* **PROBLEM TO SOLVE**: Copy the data below line for line, without changing a single character.

--- Start PROVIDED RECORDS ---

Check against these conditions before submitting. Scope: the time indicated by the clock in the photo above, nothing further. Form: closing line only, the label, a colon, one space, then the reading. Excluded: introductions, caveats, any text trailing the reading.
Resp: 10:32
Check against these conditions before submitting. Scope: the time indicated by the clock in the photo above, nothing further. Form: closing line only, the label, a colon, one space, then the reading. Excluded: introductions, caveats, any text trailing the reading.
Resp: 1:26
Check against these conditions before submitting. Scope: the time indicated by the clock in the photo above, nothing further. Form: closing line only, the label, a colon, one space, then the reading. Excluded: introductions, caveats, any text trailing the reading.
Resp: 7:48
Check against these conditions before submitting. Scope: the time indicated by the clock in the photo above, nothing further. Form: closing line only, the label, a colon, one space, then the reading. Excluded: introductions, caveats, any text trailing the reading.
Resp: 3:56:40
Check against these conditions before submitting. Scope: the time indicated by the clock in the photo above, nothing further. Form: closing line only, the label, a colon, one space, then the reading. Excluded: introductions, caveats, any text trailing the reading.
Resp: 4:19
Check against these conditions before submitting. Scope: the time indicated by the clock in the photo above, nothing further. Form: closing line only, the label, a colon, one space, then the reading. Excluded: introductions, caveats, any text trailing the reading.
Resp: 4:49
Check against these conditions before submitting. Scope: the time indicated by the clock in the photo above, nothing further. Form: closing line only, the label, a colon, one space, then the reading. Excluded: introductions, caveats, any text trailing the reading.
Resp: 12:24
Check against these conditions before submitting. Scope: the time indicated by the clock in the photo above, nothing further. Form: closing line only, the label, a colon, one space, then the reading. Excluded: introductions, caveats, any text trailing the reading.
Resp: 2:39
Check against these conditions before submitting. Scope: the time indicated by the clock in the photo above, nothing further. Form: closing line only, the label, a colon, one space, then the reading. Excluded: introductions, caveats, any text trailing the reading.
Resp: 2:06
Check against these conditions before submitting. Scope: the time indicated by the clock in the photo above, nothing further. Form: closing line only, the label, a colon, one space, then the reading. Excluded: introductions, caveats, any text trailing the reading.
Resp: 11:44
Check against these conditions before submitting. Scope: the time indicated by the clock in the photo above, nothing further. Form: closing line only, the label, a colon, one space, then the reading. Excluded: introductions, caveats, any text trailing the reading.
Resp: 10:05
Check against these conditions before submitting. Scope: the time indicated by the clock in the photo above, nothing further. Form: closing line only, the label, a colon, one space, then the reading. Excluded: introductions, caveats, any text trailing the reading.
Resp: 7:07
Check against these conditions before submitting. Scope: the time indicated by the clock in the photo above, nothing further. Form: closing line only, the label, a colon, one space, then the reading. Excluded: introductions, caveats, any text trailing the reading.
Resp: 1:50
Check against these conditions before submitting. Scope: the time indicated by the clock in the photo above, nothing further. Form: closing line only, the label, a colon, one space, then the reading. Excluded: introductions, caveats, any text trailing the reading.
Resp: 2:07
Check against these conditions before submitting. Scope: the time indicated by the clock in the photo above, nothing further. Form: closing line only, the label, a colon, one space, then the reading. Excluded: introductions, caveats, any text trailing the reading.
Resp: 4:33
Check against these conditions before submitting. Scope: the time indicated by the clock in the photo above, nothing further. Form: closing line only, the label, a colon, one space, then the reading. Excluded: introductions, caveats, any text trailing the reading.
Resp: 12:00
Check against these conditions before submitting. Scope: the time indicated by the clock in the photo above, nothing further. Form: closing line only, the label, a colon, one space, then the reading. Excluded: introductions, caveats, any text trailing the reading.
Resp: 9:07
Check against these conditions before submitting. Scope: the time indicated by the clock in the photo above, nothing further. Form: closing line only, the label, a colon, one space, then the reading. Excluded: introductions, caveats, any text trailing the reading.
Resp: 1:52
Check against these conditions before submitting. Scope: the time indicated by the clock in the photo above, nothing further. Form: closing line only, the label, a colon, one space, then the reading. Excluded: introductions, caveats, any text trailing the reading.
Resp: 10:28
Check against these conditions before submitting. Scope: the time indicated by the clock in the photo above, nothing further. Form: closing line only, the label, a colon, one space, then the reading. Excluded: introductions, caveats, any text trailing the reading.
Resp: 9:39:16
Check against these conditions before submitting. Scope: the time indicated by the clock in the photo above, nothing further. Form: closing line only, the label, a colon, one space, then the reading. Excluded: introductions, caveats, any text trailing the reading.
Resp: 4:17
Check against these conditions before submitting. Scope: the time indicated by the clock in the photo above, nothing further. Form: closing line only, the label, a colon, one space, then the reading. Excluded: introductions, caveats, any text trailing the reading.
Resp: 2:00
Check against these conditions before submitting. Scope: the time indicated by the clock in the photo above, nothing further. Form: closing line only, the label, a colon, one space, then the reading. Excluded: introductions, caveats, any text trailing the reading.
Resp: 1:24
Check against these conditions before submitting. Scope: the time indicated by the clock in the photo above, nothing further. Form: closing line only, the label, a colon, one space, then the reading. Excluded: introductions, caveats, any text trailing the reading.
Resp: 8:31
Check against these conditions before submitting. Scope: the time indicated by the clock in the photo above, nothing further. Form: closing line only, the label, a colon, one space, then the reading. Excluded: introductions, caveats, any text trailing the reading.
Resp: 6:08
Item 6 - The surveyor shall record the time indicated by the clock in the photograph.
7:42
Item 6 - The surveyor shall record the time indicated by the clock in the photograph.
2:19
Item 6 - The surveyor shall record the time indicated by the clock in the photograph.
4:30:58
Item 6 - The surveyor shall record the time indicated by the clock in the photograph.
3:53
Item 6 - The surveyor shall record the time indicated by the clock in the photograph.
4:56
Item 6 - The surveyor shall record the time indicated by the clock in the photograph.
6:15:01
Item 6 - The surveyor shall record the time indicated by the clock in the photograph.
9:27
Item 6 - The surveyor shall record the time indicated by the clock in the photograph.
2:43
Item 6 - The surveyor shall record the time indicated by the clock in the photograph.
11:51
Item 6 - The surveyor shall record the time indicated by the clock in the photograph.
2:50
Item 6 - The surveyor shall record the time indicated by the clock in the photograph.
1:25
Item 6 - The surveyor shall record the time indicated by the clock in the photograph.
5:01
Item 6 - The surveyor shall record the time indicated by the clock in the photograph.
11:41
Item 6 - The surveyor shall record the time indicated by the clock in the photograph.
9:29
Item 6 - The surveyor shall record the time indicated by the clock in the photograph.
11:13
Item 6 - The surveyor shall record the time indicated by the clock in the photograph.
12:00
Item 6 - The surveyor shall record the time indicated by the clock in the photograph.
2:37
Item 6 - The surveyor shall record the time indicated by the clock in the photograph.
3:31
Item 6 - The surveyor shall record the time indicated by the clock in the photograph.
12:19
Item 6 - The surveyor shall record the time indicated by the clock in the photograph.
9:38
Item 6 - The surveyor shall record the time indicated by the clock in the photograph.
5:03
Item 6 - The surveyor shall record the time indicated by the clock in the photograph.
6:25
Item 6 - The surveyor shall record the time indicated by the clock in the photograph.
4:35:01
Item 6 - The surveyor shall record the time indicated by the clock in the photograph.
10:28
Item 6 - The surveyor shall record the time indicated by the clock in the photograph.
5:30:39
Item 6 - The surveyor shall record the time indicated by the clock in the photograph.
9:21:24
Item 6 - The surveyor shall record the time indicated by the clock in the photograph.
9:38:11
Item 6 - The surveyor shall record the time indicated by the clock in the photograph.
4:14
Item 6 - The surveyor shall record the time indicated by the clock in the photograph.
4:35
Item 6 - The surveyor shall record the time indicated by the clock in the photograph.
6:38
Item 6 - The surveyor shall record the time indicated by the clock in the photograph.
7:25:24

--- End PROVIDED RECORDS ---

* **WRITTEN SOLUTION**:
Check against these conditions before submitting. Scope: the time indicated by the clock in the photo above, nothing further. Form: closing line only, the label, a colon, one space, then the reading. Excluded: introductions, caveats, any text trailing the reading.
Resp: 10:32
Check against these conditions before submitting. Scope: the time indicated by the clock in the photo above, nothing further. Form: closing line only, the label, a colon, one space, then the reading. Excluded: introductions, caveats, any text trailing the reading.
Resp: 1:26
Check against these conditions before submitting. Scope: the time indicated by the clock in the photo above, nothing further. Form: closing line only, the label, a colon, one space, then the reading. Excluded: introductions, caveats, any text trailing the reading.
Resp: 7:48
Check against these conditions before submitting. Scope: the time indicated by the clock in the photo above, nothing further. Form: closing line only, the label, a colon, one space, then the reading. Excluded: introductions, caveats, any text trailing the reading.
Resp: 3:56:40
Check against these conditions before submitting. Scope: the time indicated by the clock in the photo above, nothing further. Form: closing line only, the label, a colon, one space, then the reading. Excluded: introductions, caveats, any text trailing the reading.
Resp: 4:19
Check against these conditions before submitting. Scope: the time indicated by the clock in the photo above, nothing further. Form: closing line only, the label, a colon, one space, then the reading. Excluded: introductions, caveats, any text trailing the reading.
Resp: 4:49
Check against these conditions before submitting. Scope: the time indicated by the clock in the photo above, nothing further. Form: closing line only, the label, a colon, one space, then the reading. Excluded: introductions, caveats, any text trailing the reading.
Resp: 12:24
Check against these conditions before submitting. Scope: the time indicated by the clock in the photo above, nothing further. Form: closing line only, the label, a colon, one space, then the reading. Excluded: introductions, caveats, any text trailing the reading.
Resp: 2:39
Check against these conditions before submitting. Scope: the time indicated by the clock in the photo above, nothing further. Form: closing line only, the label, a colon, one space, then the reading. Excluded: introductions, caveats, any text trailing the reading.
Resp: 2:06
Check against these conditions before submitting. Scope: the time indicated by the clock in the photo above, nothing further. Form: closing line only, the label, a colon, one space, then the reading. Excluded: introductions, caveats, any text trailing the reading.
Resp: 11:44
Check against these conditions before submitting. Scope: the time indicated by the clock in the photo above, nothing further. Form: closing line only, the label, a colon, one space, then the reading. Excluded: introductions, caveats, any text trailing the reading.
Resp: 10:05
Check against these conditions before submitting. Scope: the time indicated by the clock in the photo above, nothing further. Form: closing line only, the label, a colon, one space, then the reading. Excluded: introductions, caveats, any text trailing the reading.
Resp: 7:07
Check against these conditions before submitting. Scope: the time indicated by the clock in the photo above, nothing further. Form: closing line only, the label, a colon, one space, then the reading. Excluded: introductions, caveats, any text trailing the reading.
Resp: 1:50
Check against these conditions before submitting. Scope: the time indicated by the clock in the photo above, nothing further. Form: closing line only, the label, a colon, one space, then the reading. Excluded: introductions, caveats, any text trailing the reading.
Resp: 2:07
Check against these conditions before submitting. Scope: the time indicated by the clock in the photo above, nothing further. Form: closing line only, the label, a colon, one space, then the reading. Excluded: introductions, caveats, any text trailing the reading.
Resp: 4:33
Check against these conditions before submitting. Scope: the time indicated by the clock in the photo above, nothing further. Form: closing line only, the label, a colon, one space, then the reading. Excluded: introductions, caveats, any text trailing the reading.
Resp: 12:00
Check against these conditions before submitting. Scope: the time indicated by the clock in the photo above, nothing further. Form: closing line only, the label, a colon, one space, then the reading. Excluded: introductions, caveats, any text trailing the reading.
Resp: 9:07
Check against these conditions before submitting. Scope: the time indicated by the clock in the photo above, nothing further. Form: closing line only, the label, a colon, one space, then the reading. Excluded: introductions, caveats, any text trailing the reading.
Resp: 1:52
Check against these conditions before submitting. Scope: the time indicated by the clock in the photo above, nothing further. Form: closing line only, the label, a colon, one space, then the reading. Excluded: introductions, caveats, any text trailing the reading.
Resp: 10:28
Check against these conditions before submitting. Scope: the time indicated by the clock in the photo above, nothing further. Form: closing line only, the label, a colon, one space, then the reading. Excluded: introductions, caveats, any text trailing the reading.
Resp: 9:39:16
Check against these conditions before submitting. Scope: the time indicated by the clock in the photo above, nothing further. Form: closing line only, the label, a colon, one space, then the reading. Excluded: introductions, caveats, any text trailing the reading.
Resp: 4:17
Check against these conditions before submitting. Scope: the time indicated by the clock in the photo above, nothing further. Form: closing line only, the label, a colon, one space, then the reading. Excluded: introductions, caveats, any text trailing the reading.
Resp: 2:00
Check against these conditions before submitting. Scope: the time indicated by the clock in the photo above, nothing further. Form: closing line only, the label, a colon, one space, then the reading. Excluded: introductions, caveats, any text trailing the reading.
Resp: 1:24
Check against these conditions before submitting. Scope: the time indicated by the clock in the photo above, nothing further. Form: closing line only, the label, a colon, one space, then the reading. Excluded: introductions, caveats, any text trailing the reading.
Resp: 8:31
Check against these conditions before submitting. Scope: the time indicated by the clock in the photo above, nothing further. Form: closing line only, the label, a colon, one space, then the reading. Excluded: introductions, caveats, any text trailing the reading.
Resp: 6:08
Item 6 - The surveyor shall record the time indicated by the clock in the photograph.
7:42
Item 6 - The surveyor shall record the time indicated by the clock in the photograph.
2:19
Item 6 - The surveyor shall record the time indicated by the clock in the photograph.
4:30:58
Item 6 - The surveyor shall record the time indicated by the clock in the photograph.
3:53
Item 6 - The surveyor shall record the time indicated by the clock in the photograph.
4:56
Item 6 - The surveyor shall record the time indicated by the clock in the photograph.
6:15:01
Item 6 - The surveyor shall record the time indicated by the clock in the photograph.
9:27
Item 6 - The surveyor shall record the time indicated by the clock in the photograph.
2:43
Item 6 - The surveyor shall record the time indicated by the clock in the photograph.
11:51
Item 6 - The surveyor shall record the time indicated by the clock in the photograph.
2:50
Item 6 - The surveyor shall record the time indicated by the clock in the photograph.
1:25
Item 6 - The surveyor shall record the time indicated by the clock in the photograph.
5:01
Item 6 - The surveyor shall record the time indicated by the clock in the photograph.
11:41
Item 6 - The surveyor shall record the time indicated by the clock in the photograph.
9:29
Item 6 - The surveyor shall record the time indicated by the clock in the photograph.
11:13
Item 6 - The surveyor shall record the time indicated by the clock in the photograph.
12:00
Item 6 - The surveyor shall record the time indicated by the clock in the photograph.
2:37
Item 6 - The surveyor shall record the time indicated by the clock in the photograph.
3:31
Item 6 - The surveyor shall record the time indicated by the clock in the photograph.
12:19
Item 6 - The surveyor shall record the time indicated by the clock in the photograph.
9:38
Item 6 - The surveyor shall record the time indicated by the clock in the photograph.
5:03
Item 6 - The surveyor shall record the time indicated by the clock in the photograph.
6:25
Item 6 - The surveyor shall record the time indicated by the clock in the photograph.
4:35:01
Item 6 - The surveyor shall record the time indicated by the clock in the photograph.
10:28
Item 6 - The surveyor shall record the time indicated by the clock in the photograph.
5:30:39
Item 6 - The surveyor shall record the time indicated by the clock in the photograph.
9:21:24
Item 6 - The surveyor shall record the time indicated by the clock in the photograph.
9:38:11
Item 6 - The surveyor shall record the time indicated by the clock in the photograph.
4:14
Item 6 - The surveyor shall record the time indicated by the clock in the photograph.
4:35
Item 6 - The surveyor shall record the time indicated by the clock in the photograph.
6:38
Item 6 - The surveyor shall record the time indicated by the clock in the photograph.
7:25:24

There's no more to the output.